Reading text:

----

Aubaine is not, like anarchy, one of those notions that anarchists could hardly do without. It perhaps not even, like governmentalism, an old term that anarchists might consider reviving. Proudhon settled on the term in his early critique of property, but his usage was, I think, somewhat idiosyncratic and led Benjamin Tucker in some odds directions in his translation. Frédéric Tufferd made good, if perhaps equally idiosyncratic use of the term in “Unity in Socialism,” but the shift in anarchist language he discussed there would continue—and within a few decades it appears that the term was used in the anarchist press primarily in its more general sense of “windfall” or even “godsend.” So, rather than building this concept into the foundation of the anarchism under construction, it probably makes sense to use our encounter with it as an occasion to clarify a few points already on the table—and then let it go.
Tufferd derived his understanding of the “right” of aubaine from Chapter IV of What is Property? The term appears there fifty-seven times, beginning with the “Axiom:”
La propriété est le droit d’aubaine que le propriétaire s’attribue sur une chose marquée par lui de son seing.
which Tucker translated as follows:
Property is the Right of Increase claimed by the Proprietor over any thing which he has stamped as his own.
Proudhon used the term aubaine to refer to various sorts of unearned income, including land rent, interest and profit. Tufferd could then draw a simple distinction between those who worked for a living and those who lived on the aubaines. More technically, the droit d’aubaine had been the right of a state or head of state to claim the property of dead foreigners—one of a number of similar rights established to avoid the possibility of property falling into limbo. It was, as we might expect, the source of all sorts of injustices, but was only fully abandoned in France in 1819, just a couple of decades before Proudhon’s analysis. So perhaps it was both a fresh sort of indignity and a somewhat hazy practice by the time he got around to appropriating the term.

----

Exercise instructions:
Retype the stretch of the aubaine passage from "La propriété est" through "as his own.", word for word. The material after this has no connection to the aubaine passage.

Dataset extract:
----

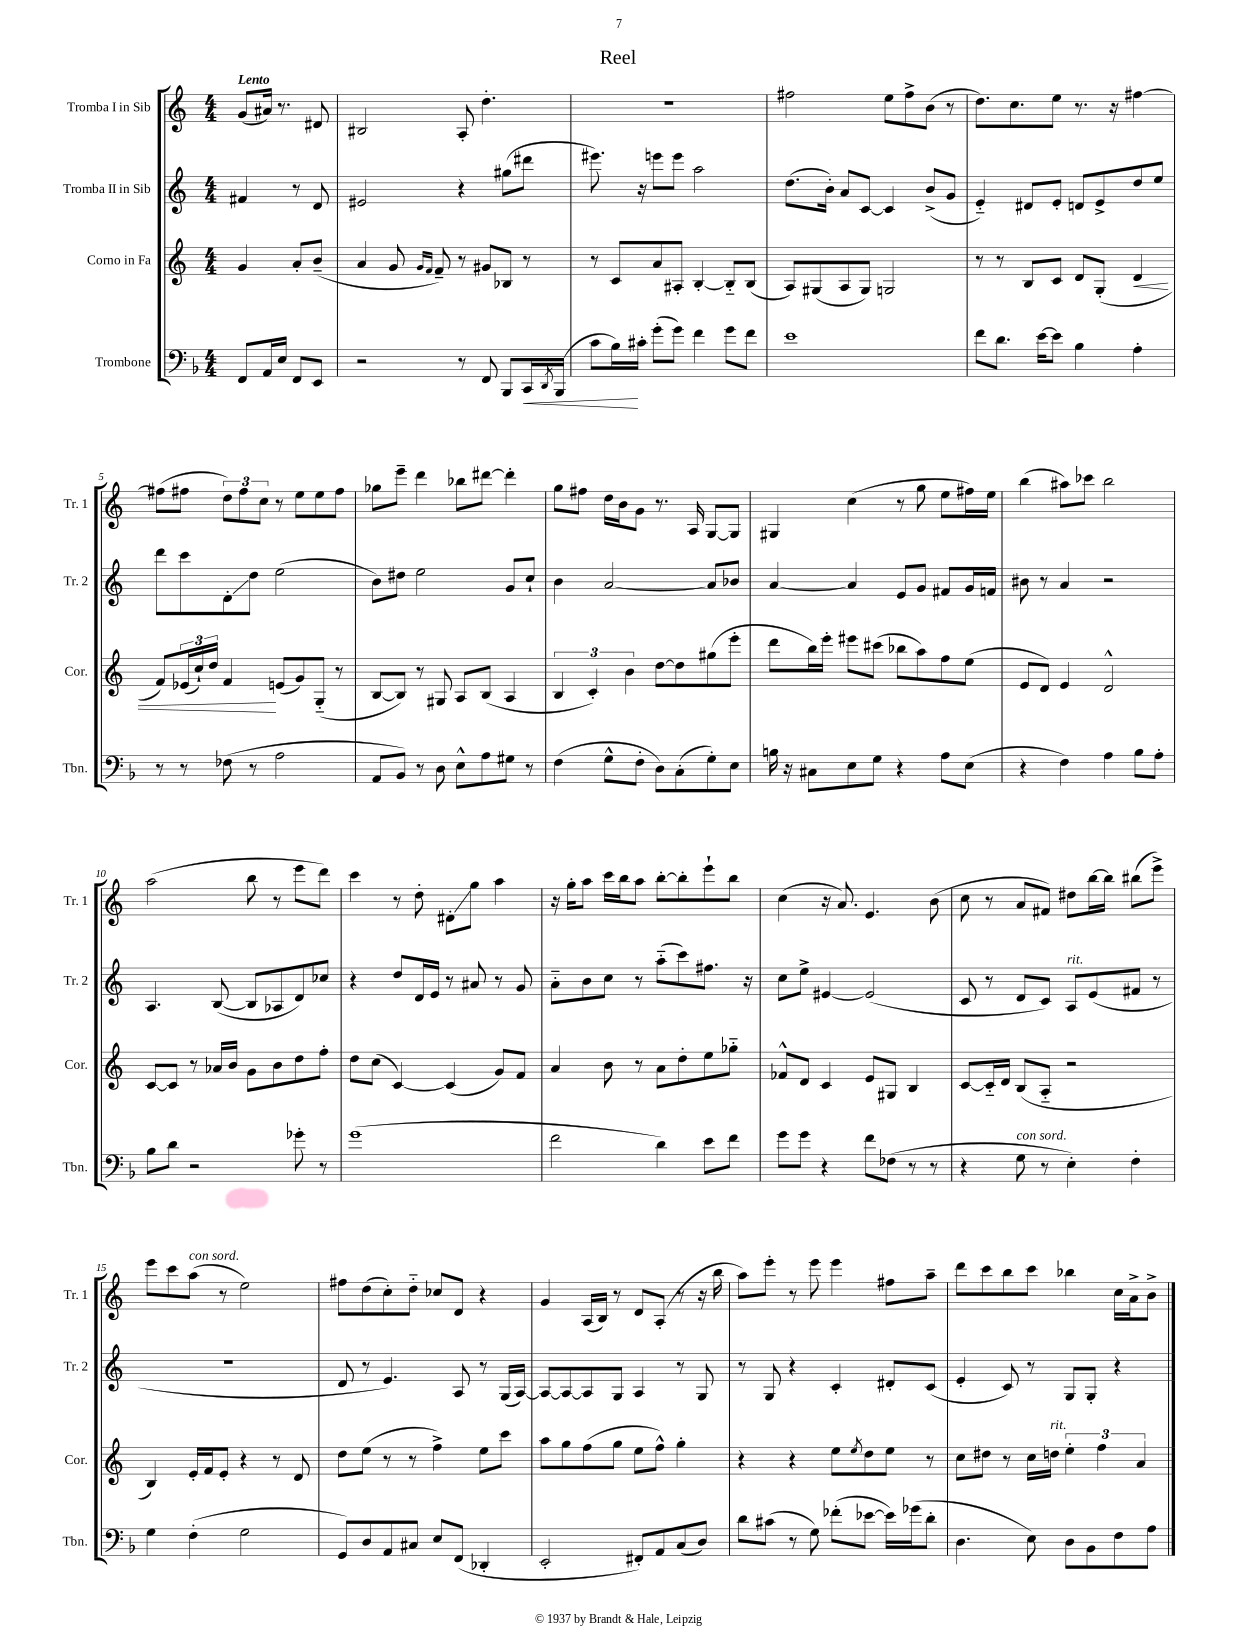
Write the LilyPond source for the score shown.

----

Written answer:
La propriété est le droit d’aubaine que le propriétaire s’attribue sur une chose marquée par lui de son seing.
which Tucker translated as follows:
Property is the Right of Increase claimed by the Proprietor over any thing which he has stamped as his own.